• About this task
Lay out every line from the one containing "The Total Refs." down to the end of the listing below as a JSON list of strings, one string per line, without blank lines. Leave the pictures out.

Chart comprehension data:
──────
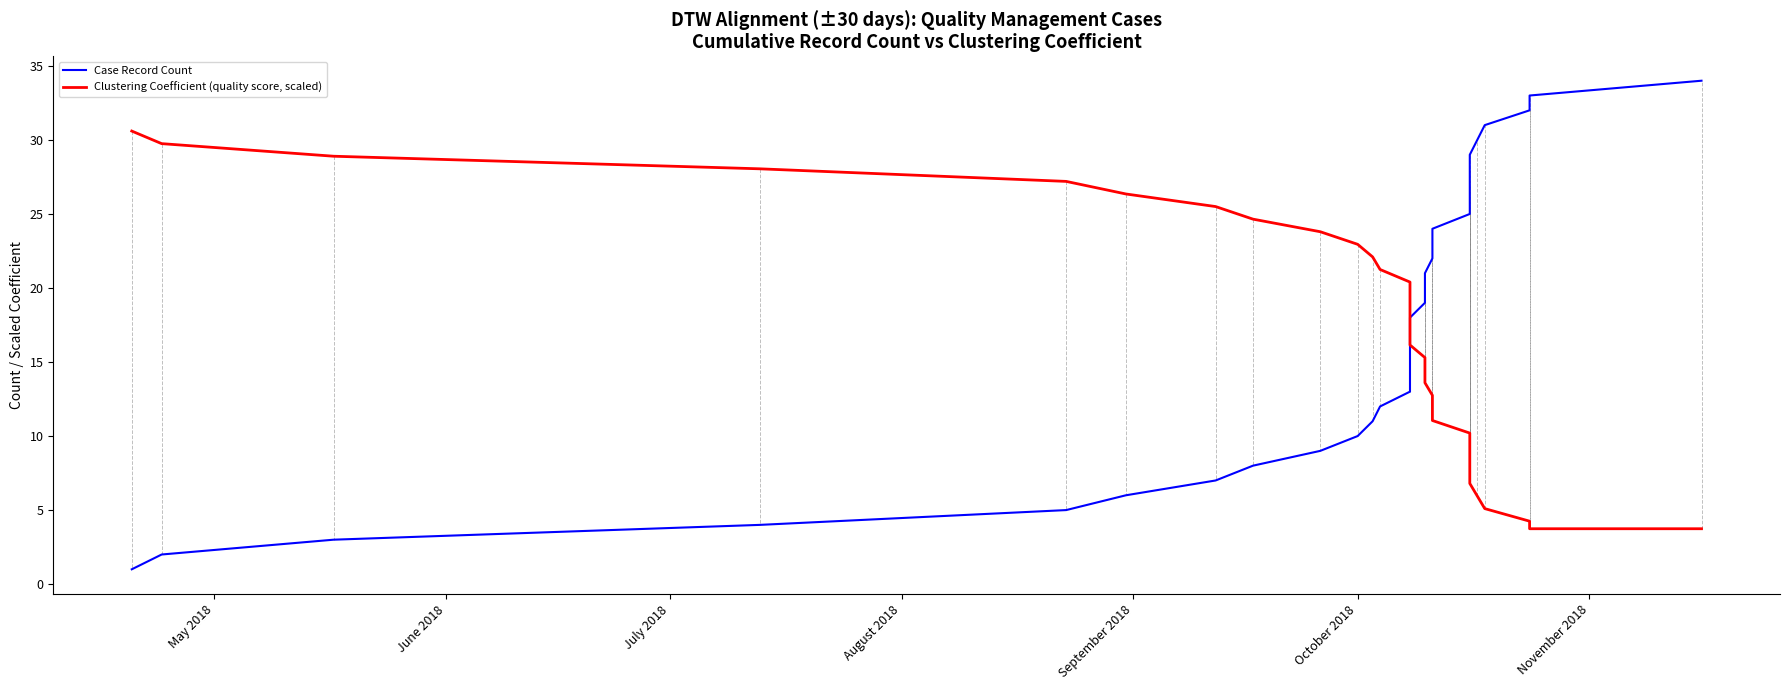

Is the value of Case Record Count at September 2018 greater than the value of Clustering Coefficient (quality score, scaled) at 30?

No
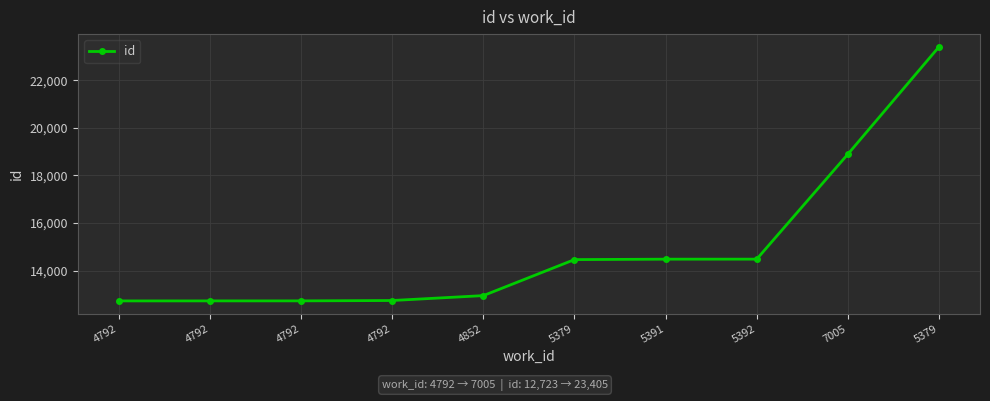

Rank the categories by value from lowest to highest.

4792, 4792, 4792, 4792, 4852, 5379, 5391, 5392, 7005, 5379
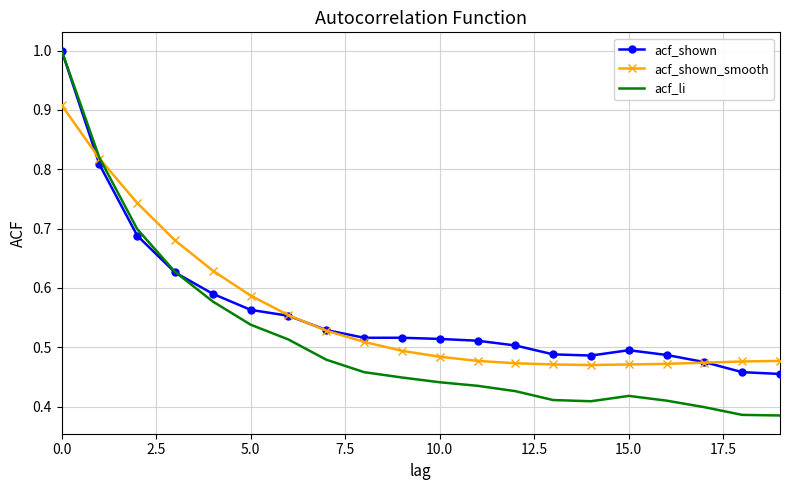

Which series has the widest spread of values?

acf_li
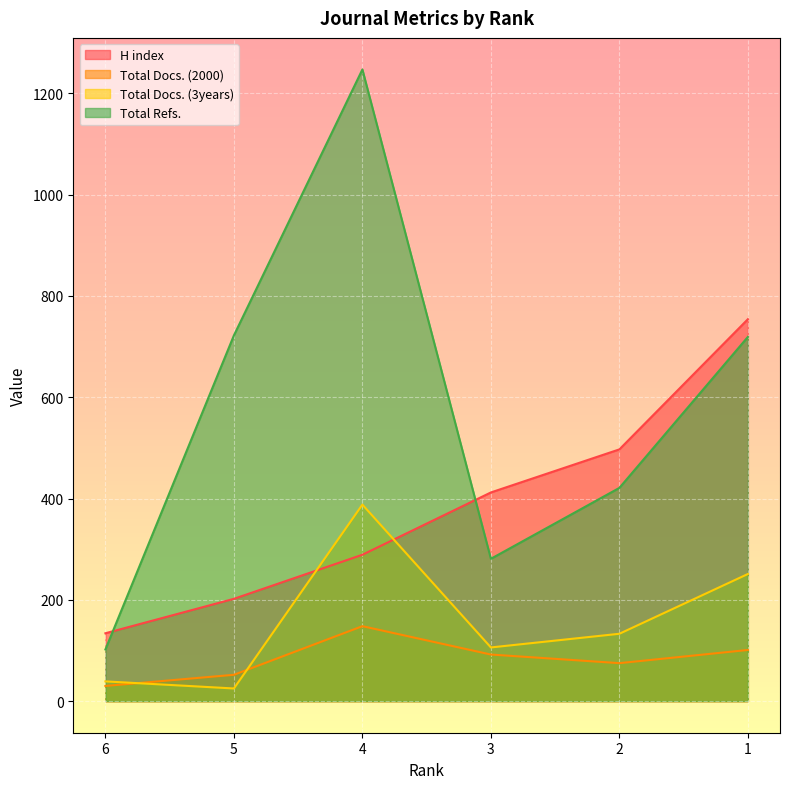

The Total Refs. series shows 156 at 6. True or false?

False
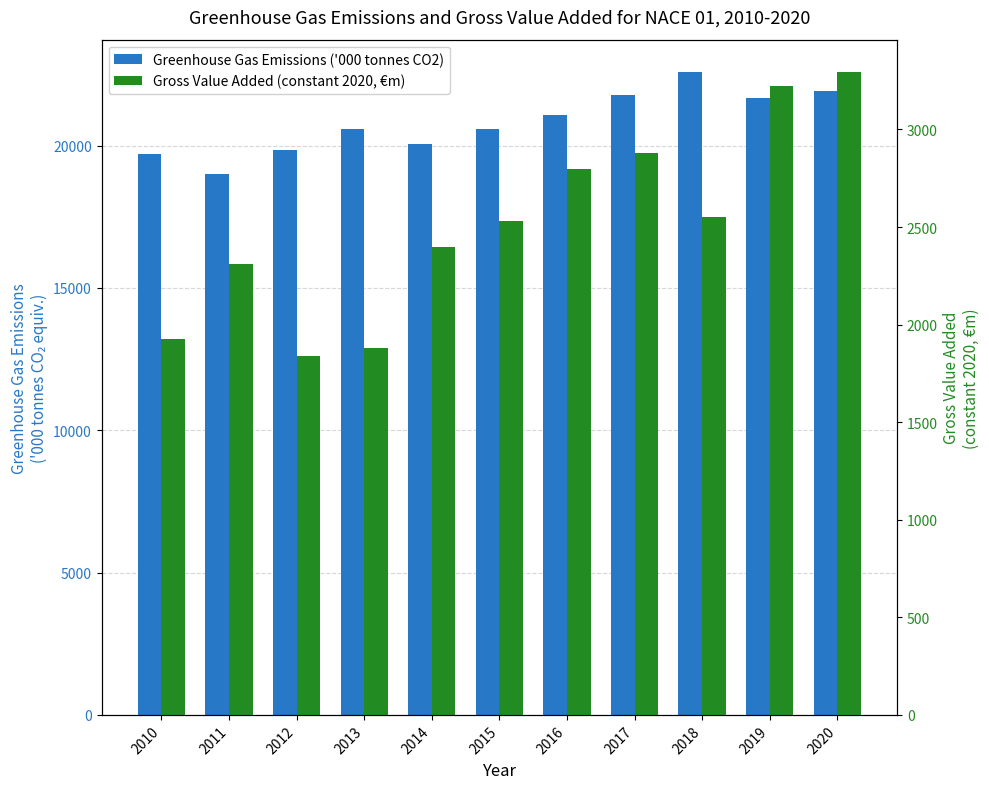

Between 2017 and 2010, which is larger?

2017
──────
• Solution below
[
  "The Total Refs. series shows 156 at 6. True or false?",
  "False",
  "Between 2017 and 2010, which is larger?",
  "2017"
]